On Sunday morning, we had brunch at Markt. This brasserie is pretty reliable. The staff is friendly, the French press coffee strong and the Belgian waffles and omelettes wholesome and fresh. Then it was back to Chelsea Market to buy some Amy's foccaccia and other nibbles and to Buon Italia for Liparese capers, white anchovies and a jar of Calabrian crushed hot peppers. Just to prove it's not all about the food, we then went to Paracelsus on West Broadway below Prince. The senora who owns the store is a small frail woman from Milan who opened her unique clothing store 37 years ago before SOHO was galleries and high end boutiques and eateries. She appeared from the back of the store out of nowhere made up in multi-colored face paint in broad strokes on her cheeks and forehead, right out of Fellini.

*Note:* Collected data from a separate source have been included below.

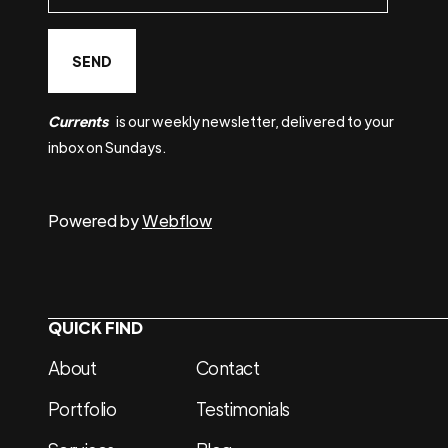
Currents
is our weekly newsletter, delivered to your
inbox on Sundays.
Powered by
Webflow
QUICK FIND
About
Contact
Portfolio
Testimonials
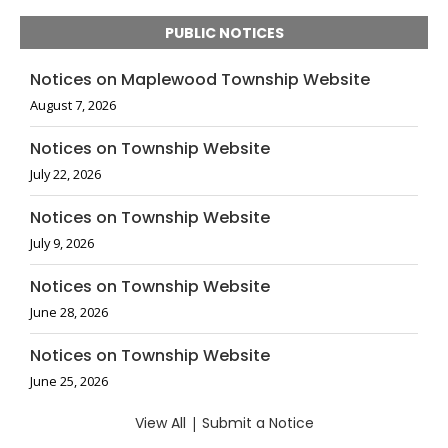
PUBLIC NOTICES
Notices on Maplewood Township Website
August 7, 2026
Notices on Township Website
July 22, 2026
Notices on Township Website
July 9, 2026
Notices on Township Website
June 28, 2026
Notices on Township Website
June 25, 2026
View All
|
Submit a Notice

She is a unique person who has traveled the world and who knows la moda inside out. Her store is filled with clothing of fabrics and colors unlike any other clothing store that we have ever visited. She spoke of riding camels in Tunisia with her lover, of Berlusconi, Moamar Khadafy in Rome, Juventus and Paracelsus himself. There are autographed photos of many celebrities behind the register. She finally sold Kathy a Japanese black-on-black jacket that had circles of an off black-purple-silver color on it. She has some stories to tell and I would love to hear a few over a bottle of Italian wine.
Damn, now I am fiercely hungry.
Posted by: Mark Folse | June 21, 2009 at 01:22 AM
At 1:30 in the morning? You could always fry up some shrimp.